-------- DATA TO EXAMINE

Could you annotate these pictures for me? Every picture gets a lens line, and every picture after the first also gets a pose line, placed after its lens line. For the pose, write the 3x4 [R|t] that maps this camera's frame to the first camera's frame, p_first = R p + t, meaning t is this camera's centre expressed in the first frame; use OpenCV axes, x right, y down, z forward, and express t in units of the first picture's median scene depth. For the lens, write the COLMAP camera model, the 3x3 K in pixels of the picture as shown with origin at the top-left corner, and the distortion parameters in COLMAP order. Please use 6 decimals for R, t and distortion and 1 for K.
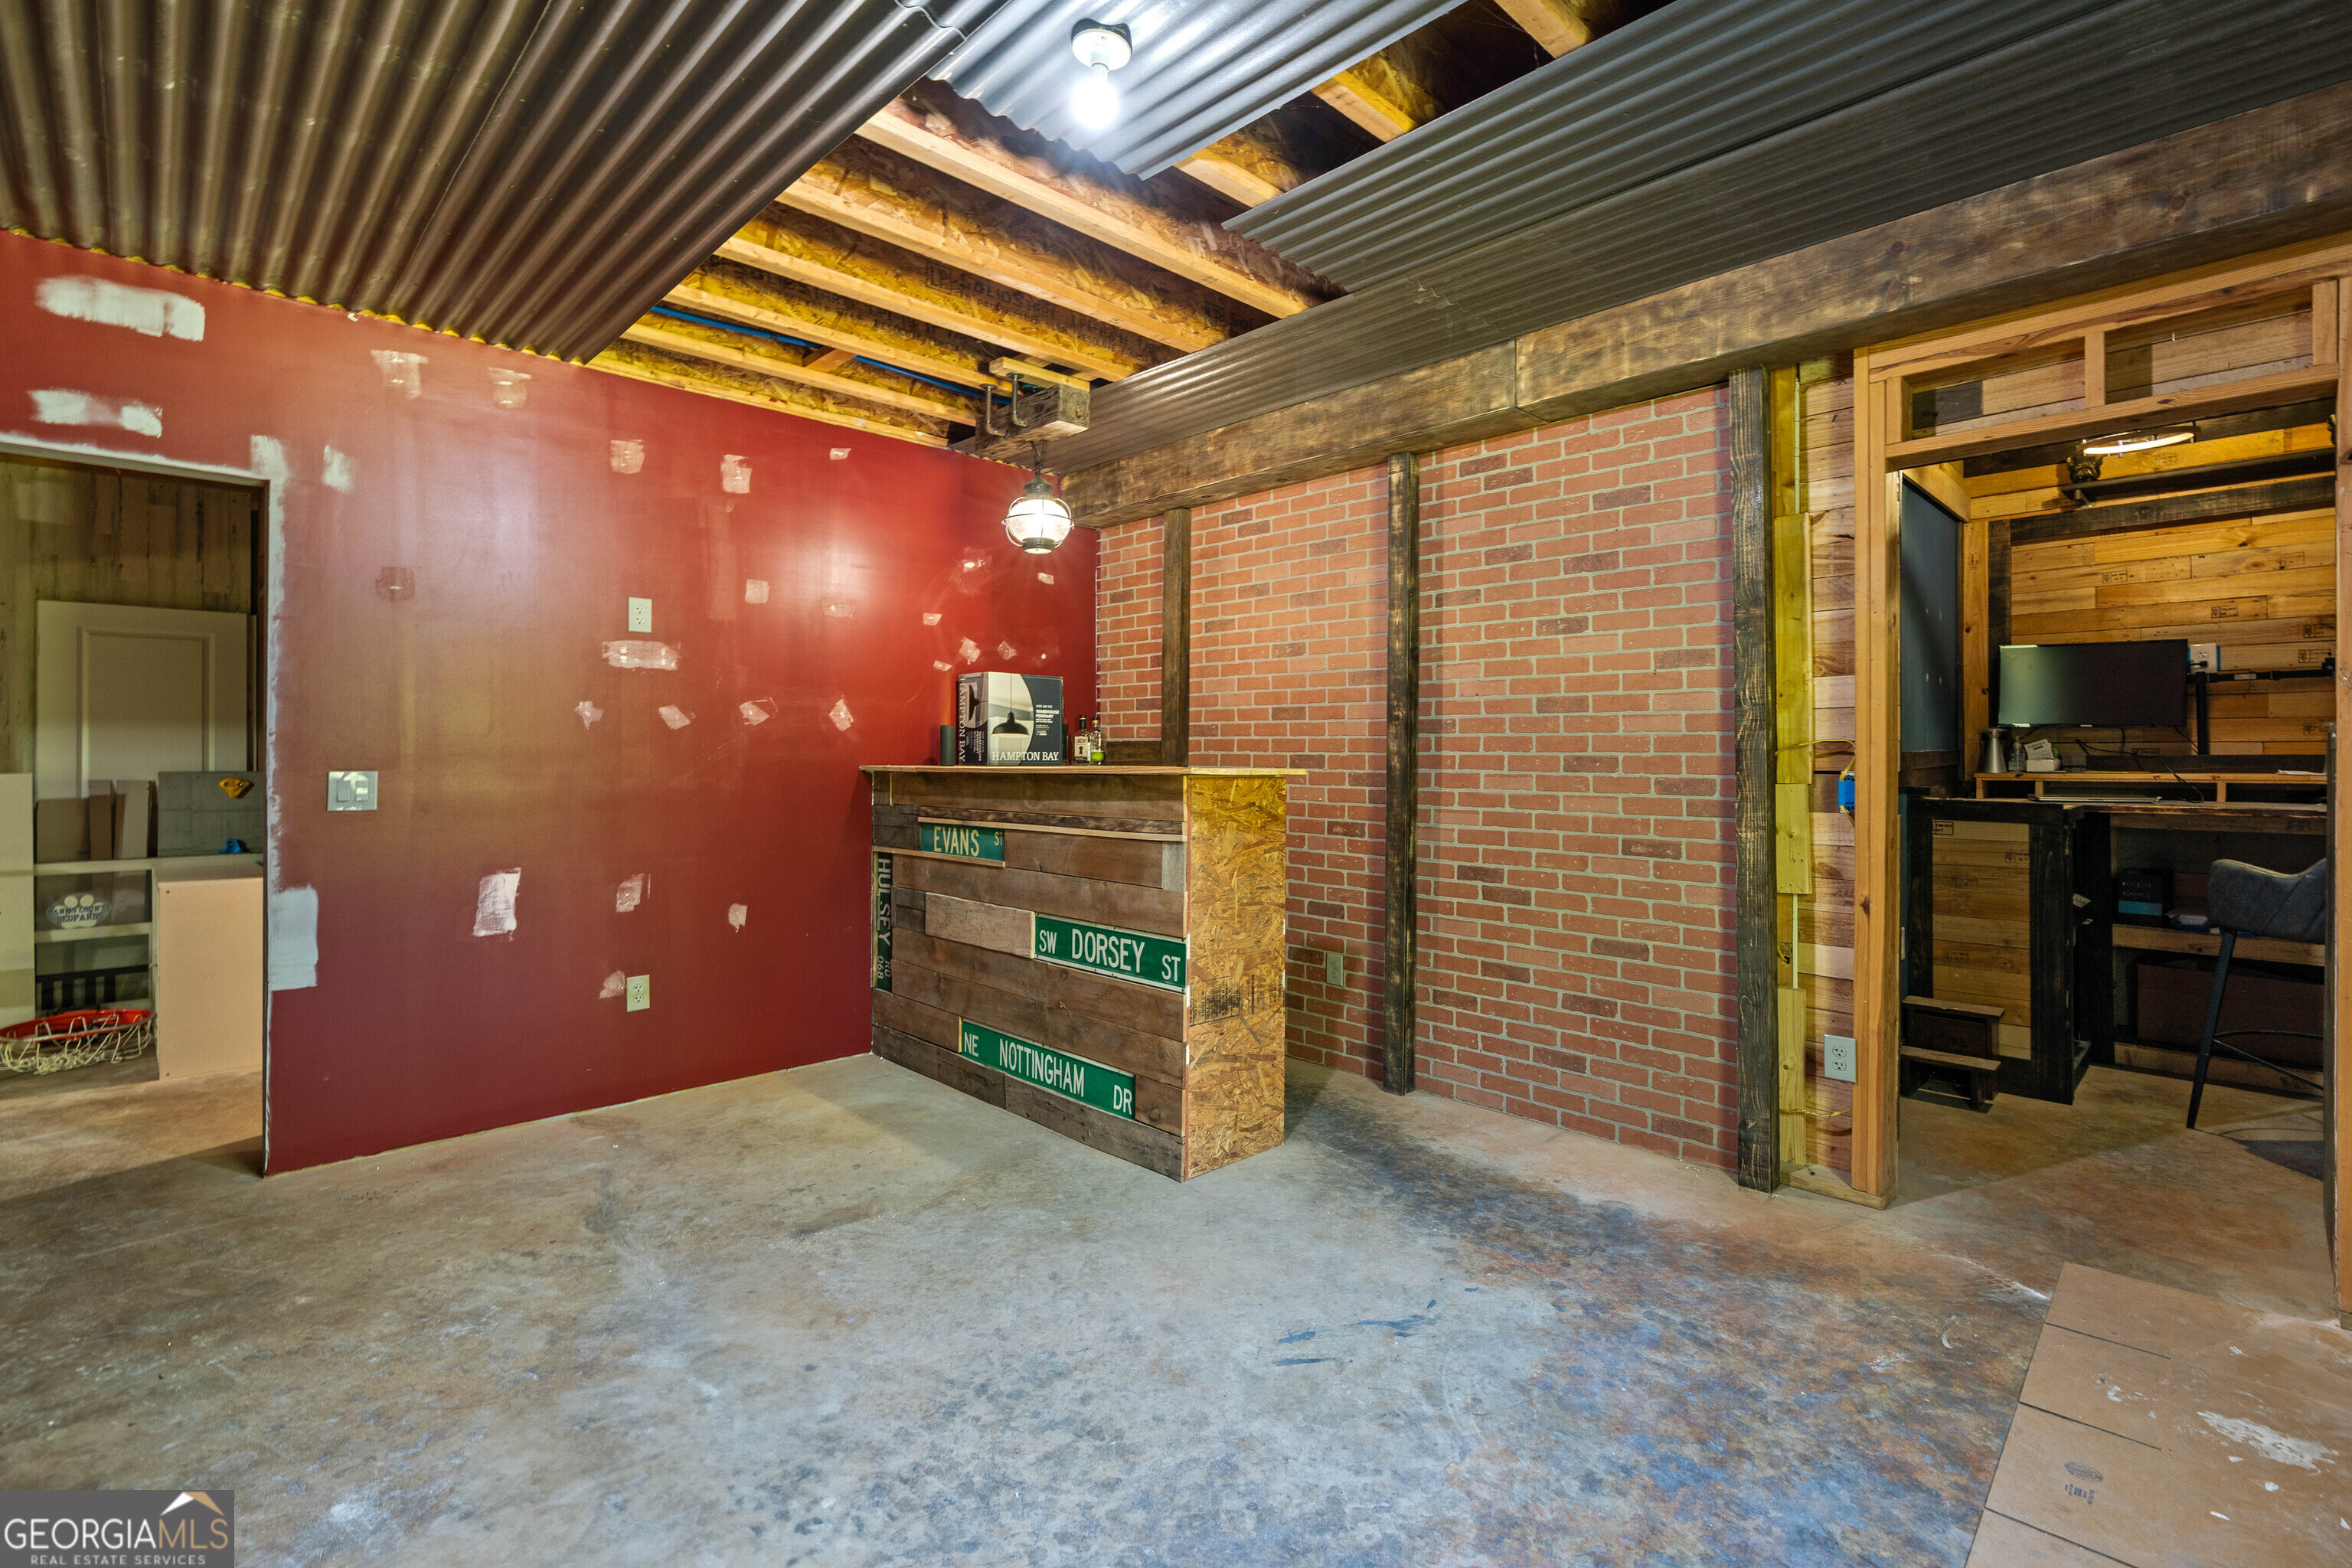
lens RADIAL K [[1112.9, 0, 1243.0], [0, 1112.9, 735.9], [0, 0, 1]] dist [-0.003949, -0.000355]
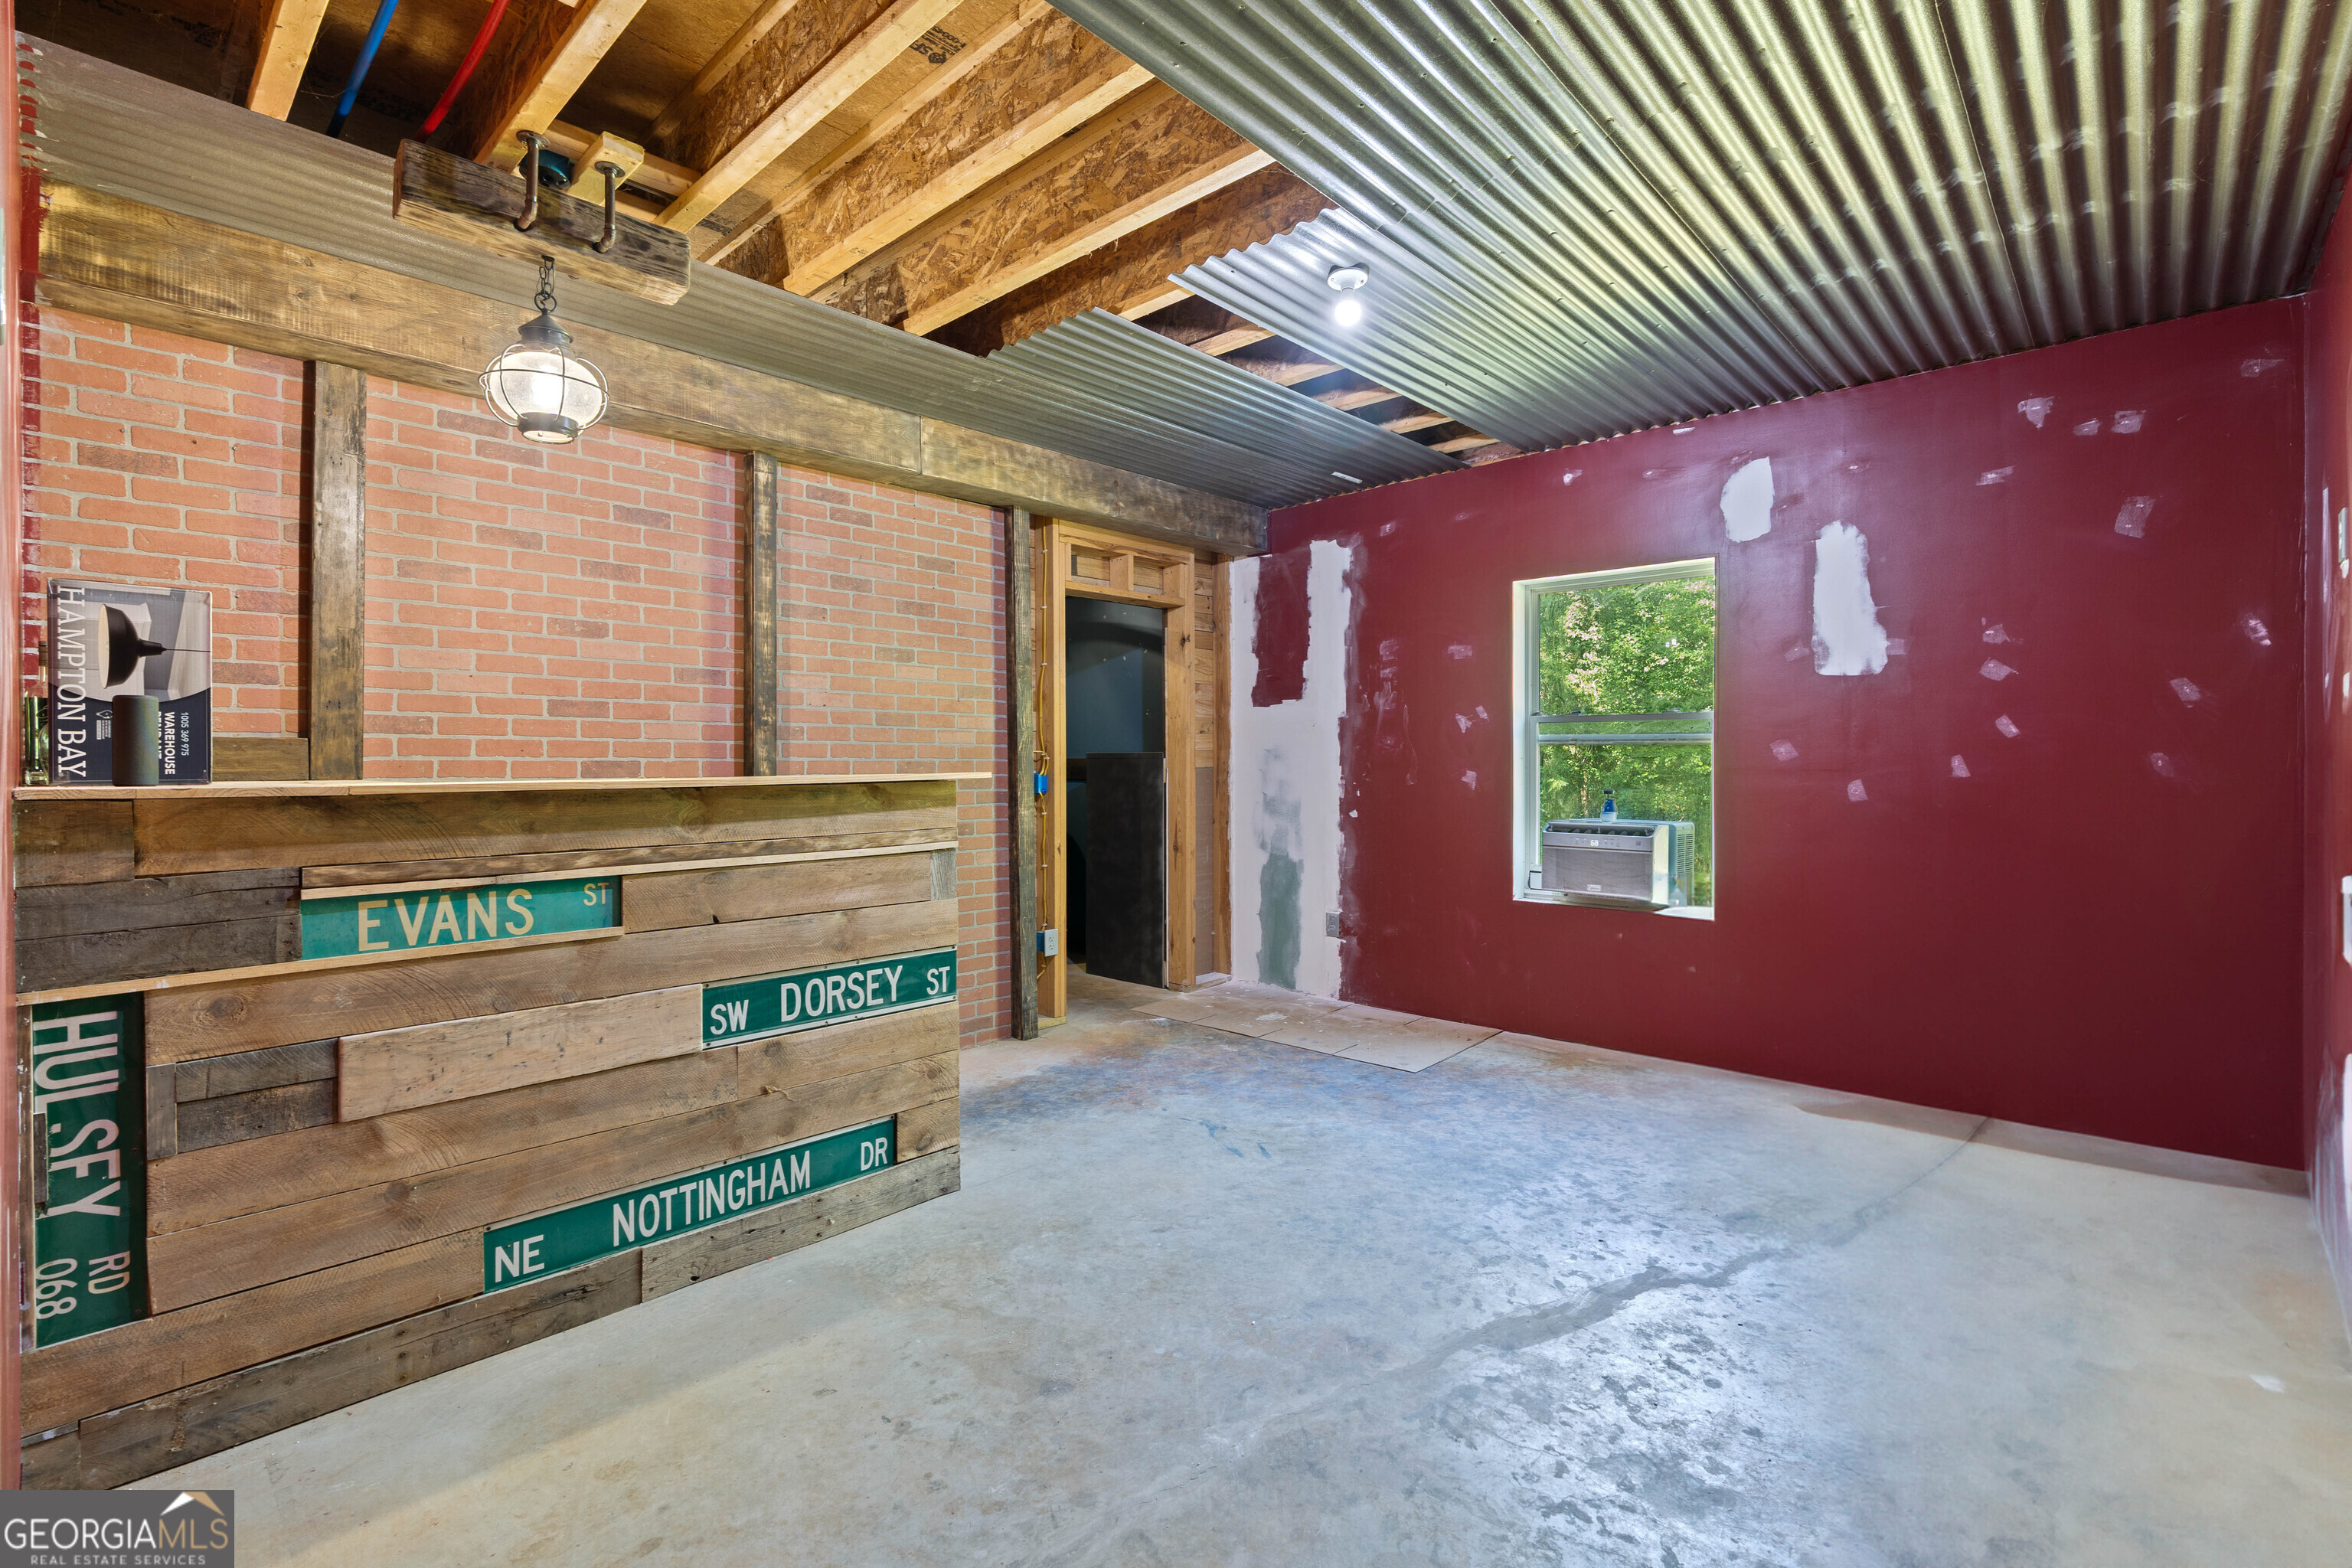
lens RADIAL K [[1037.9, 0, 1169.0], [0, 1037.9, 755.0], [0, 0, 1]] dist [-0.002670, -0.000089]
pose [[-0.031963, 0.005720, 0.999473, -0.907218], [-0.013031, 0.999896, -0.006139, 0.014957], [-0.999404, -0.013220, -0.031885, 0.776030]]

----------------
-------- DATA TO EXAMINE

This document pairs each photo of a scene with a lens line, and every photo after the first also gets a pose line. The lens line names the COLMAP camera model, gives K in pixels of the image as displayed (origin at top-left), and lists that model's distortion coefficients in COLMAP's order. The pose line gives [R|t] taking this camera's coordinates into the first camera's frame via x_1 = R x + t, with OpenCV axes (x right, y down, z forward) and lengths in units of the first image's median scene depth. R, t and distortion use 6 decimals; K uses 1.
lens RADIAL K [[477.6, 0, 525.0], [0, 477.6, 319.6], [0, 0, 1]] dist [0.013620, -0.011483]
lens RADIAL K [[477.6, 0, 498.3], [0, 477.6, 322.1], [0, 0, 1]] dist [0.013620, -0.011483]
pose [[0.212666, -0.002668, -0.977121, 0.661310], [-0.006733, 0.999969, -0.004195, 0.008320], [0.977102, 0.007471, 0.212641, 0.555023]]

----------------

## TASK OBJECTIVE
Reproduce verbatim the stretch of rows from the line containing "Could you annotate" through the line containing "-0.013220, -0.031885, 0.776030]]", including both ends. Omit the pictures from your answer.

## RESULT FOR THIS TASK
Could you annotate these pictures for me? Every picture gets a lens line, and every picture after the first also gets a pose line, placed after its lens line. For the pose, write the 3x4 [R|t] that maps this camera's frame to the first camera's frame, p_first = R p + t, meaning t is this camera's centre expressed in the first frame; use OpenCV axes, x right, y down, z forward, and express t in units of the first picture's median scene depth. For the lens, write the COLMAP camera model, the 3x3 K in pixels of the picture as shown with origin at the top-left corner, and the distortion parameters in COLMAP order. Please use 6 decimals for R, t and distortion and 1 for K.
lens RADIAL K [[1112.9, 0, 1243.0], [0, 1112.9, 735.9], [0, 0, 1]] dist [-0.003949, -0.000355]
lens RADIAL K [[1037.9, 0, 1169.0], [0, 1037.9, 755.0], [0, 0, 1]] dist [-0.002670, -0.000089]
pose [[-0.031963, 0.005720, 0.999473, -0.907218], [-0.013031, 0.999896, -0.006139, 0.014957], [-0.999404, -0.013220, -0.031885, 0.776030]]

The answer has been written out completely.